Noting that a Section 14(3) claim for misrepresentation of source is not barred by Section 14, the Board pointed out this claim "refers to situations where it is deliberately misrepresented by or with the consent of the registrant that goods and/or services originate from a manufacturer or other entity when in fact those goods and/or services originate from another party."
[A] misrepresentation-of-source claim goes beyond mere likelihood of confusion and requires pleaded facts reflecting the respondent’s “deliberate misrepresentation” of the source of the petitioner’s services; the respondent’s “blatant misuse of the mark” in a manner calculated to trade on the goodwill and reputation of the petitioner; or conduct amounting to the respondent’s “deliberate passing-off” of the petitioner’s services as those of the respondent.

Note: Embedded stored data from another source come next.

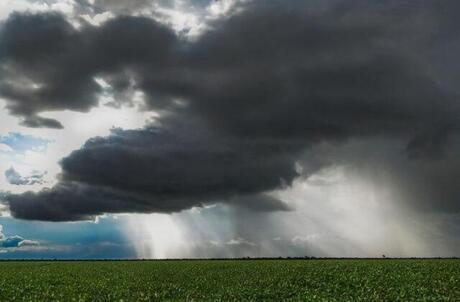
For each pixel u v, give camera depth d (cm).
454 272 4662
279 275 4784
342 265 6700
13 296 3212
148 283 4103
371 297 2953
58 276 5225
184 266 7544
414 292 3136
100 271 6266
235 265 7562
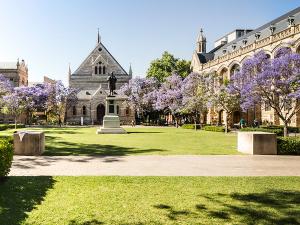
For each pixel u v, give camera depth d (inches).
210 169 538.9
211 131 1918.1
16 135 719.7
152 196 358.6
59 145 952.3
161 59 3560.5
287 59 1126.4
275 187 400.5
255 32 2507.4
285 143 756.0
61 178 449.1
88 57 3720.5
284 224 275.7
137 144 997.8
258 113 2299.5
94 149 846.5
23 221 280.4
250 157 700.0
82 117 3272.6
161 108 2630.4
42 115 3764.8
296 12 2016.5
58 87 3176.7
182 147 911.7
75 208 316.5
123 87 3169.3
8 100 2151.8
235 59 2475.4
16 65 3924.7
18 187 392.8
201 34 3595.0
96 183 419.2
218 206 323.3
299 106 1194.0
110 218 289.7
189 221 282.8
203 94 2021.4
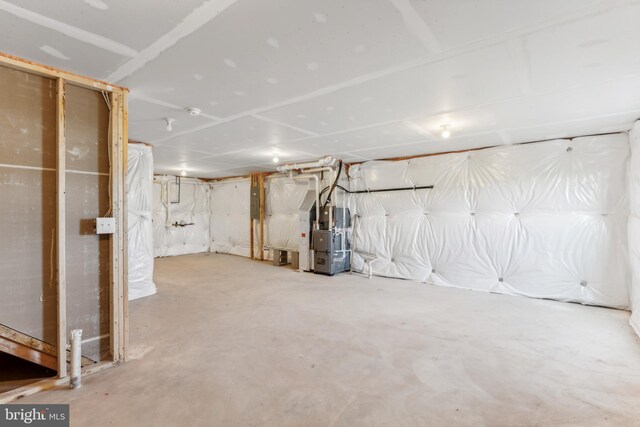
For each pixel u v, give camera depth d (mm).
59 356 2137
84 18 1564
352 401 1947
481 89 2492
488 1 1445
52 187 2170
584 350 2631
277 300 4145
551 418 1777
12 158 2012
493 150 4527
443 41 1803
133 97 2654
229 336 2961
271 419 1777
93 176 2350
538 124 3457
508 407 1882
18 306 2033
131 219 4246
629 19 1572
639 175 3129
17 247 2031
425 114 3135
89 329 2336
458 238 4762
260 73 2211
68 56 1957
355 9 1506
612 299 3703
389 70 2166
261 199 7559
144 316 3533
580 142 3934
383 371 2311
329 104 2842
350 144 4492
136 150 4316
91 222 2340
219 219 8867
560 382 2148
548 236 4098
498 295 4324
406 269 5289
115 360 2396
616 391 2035
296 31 1698
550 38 1761
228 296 4352
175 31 1690
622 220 3664
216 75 2238
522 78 2285
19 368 2350
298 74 2230
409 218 5273
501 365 2391
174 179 8281
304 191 6730
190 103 2812
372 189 5730
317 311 3684
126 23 1612
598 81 2330
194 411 1846
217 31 1691
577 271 3924
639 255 3102
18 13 1515
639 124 3188
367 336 2947
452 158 4883
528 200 4242
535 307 3781
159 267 6559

Otto Int’l, 2007 TTAB LEXIS 62, at *9.
The Board found the record to be the devoid of any pleading, argument, or evidence pertinent to such a claim. "In fact, after selecting the relevant Section 14(3) misrepresentation-of-source claim in the ESTTA petition form, Petitioner did not again refer to the claim in the body of the petition, let alone plead the elements of the claim." In its briefs, petitioner again did not mention this claim. It addressed priority and various DuPont factors and stated that the issues were priority and likleihood of confusion.
[W]e find that this is a case of a “Section 2(d) claim masquerading as a misrepresentation-of-source claim.” Bayer, 2009 TTAB LEXIS 203, at *17 (cleaned up). Thus, the misrepresentation-of-source claim was not sufficiently pleaded and we may deny the petition for that reason alone. Alternatively, putting aside the insufficiency of the pleading, Petitioner otherwise waived the claim by failing to argue the claim in its brief.
And so, the Board denied the misrepresentation-of-source claim.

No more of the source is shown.